You are on page 1of 5

http://blog.greysparling.com/2005/08/inside-peoplesoft-trees-or.

html

Friday, August 12, 2005

Inside PeopleSoft trees - or - Photosynthesis at PeopleSoft

I've talked with many PeopleSoft customer who have needed to use PeopleSoft
trees outside of nVision, Query, or Cube Manager. One of the services I had pushed
for was to add this functionality into PeopleCode (especially app engine).

Doesn't Tree Manager already have an API?

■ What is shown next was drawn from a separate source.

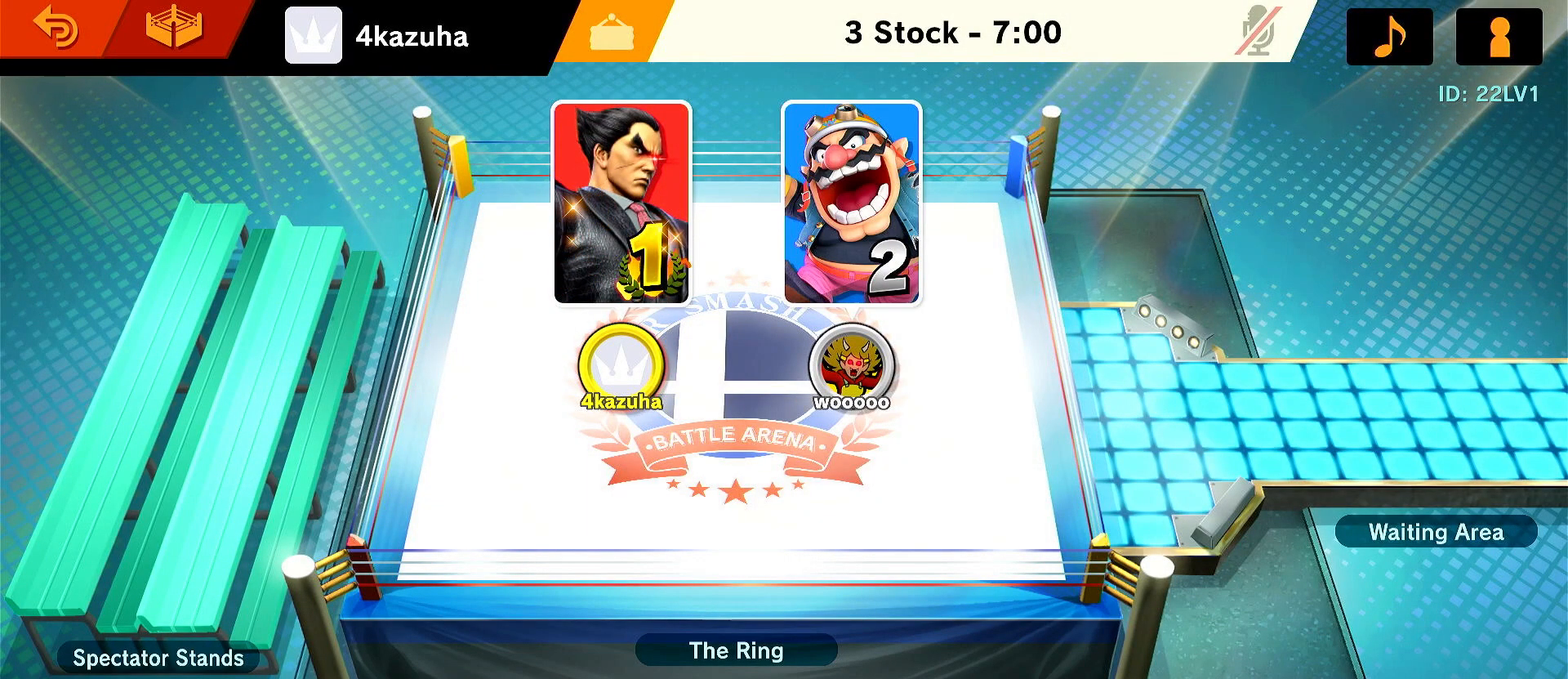
{"buttons": ["START"], "left_stick": "center", "right_stick": "center", "events": [[67, "START", "down"], [200, "START", "up"], [267, "START", "down"], [367, "START", "up"], [433, "START", "down"]]}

Sort of. Although there is an API available in PeopleCode for trees (called the tree
classes), these APIs are focused on describing and maintaining trees (essentially
tree manager functions). However, as any good BI person will tell you, it's not the
act of maintaining a dimension that's important... it's what you can do with the
dimension when you join it to other stuff.

So, what sort of things would you want to do?


The things you would want to do is to filter data with a tree or subtotal data using a
tree as the grouping mechanism. The former is available to both nVision and
PS/Query as either Filtering criteria or "in tree" criteria. The latter is only available in
nVision through nPlosion. However, there are lots of things outside of nVision or
Query that you would want to do.

• Aggregate data using the tree. Those familiar with Summary ledgers in GL understand the
concept. You can aggregate data using a tree for other purpose, such as improving performance for
downstream processes. For example, if you want to display a count of reported problems by product
family for all product families, you're doing this type of aggregation at the product family level of the
tree.
• Filter data using the tree. This is generalizing the "in tree" criteria in PS/Query. A couple of good
examples of this are the batch programs used in GL for selecting open receivables to restate, or for
selecting what data to use in Allocations. Another example of where this would be valuable would be in
search records, where you could find all cases for eastern region customers, that are reported against
any product in the Finanicals product line.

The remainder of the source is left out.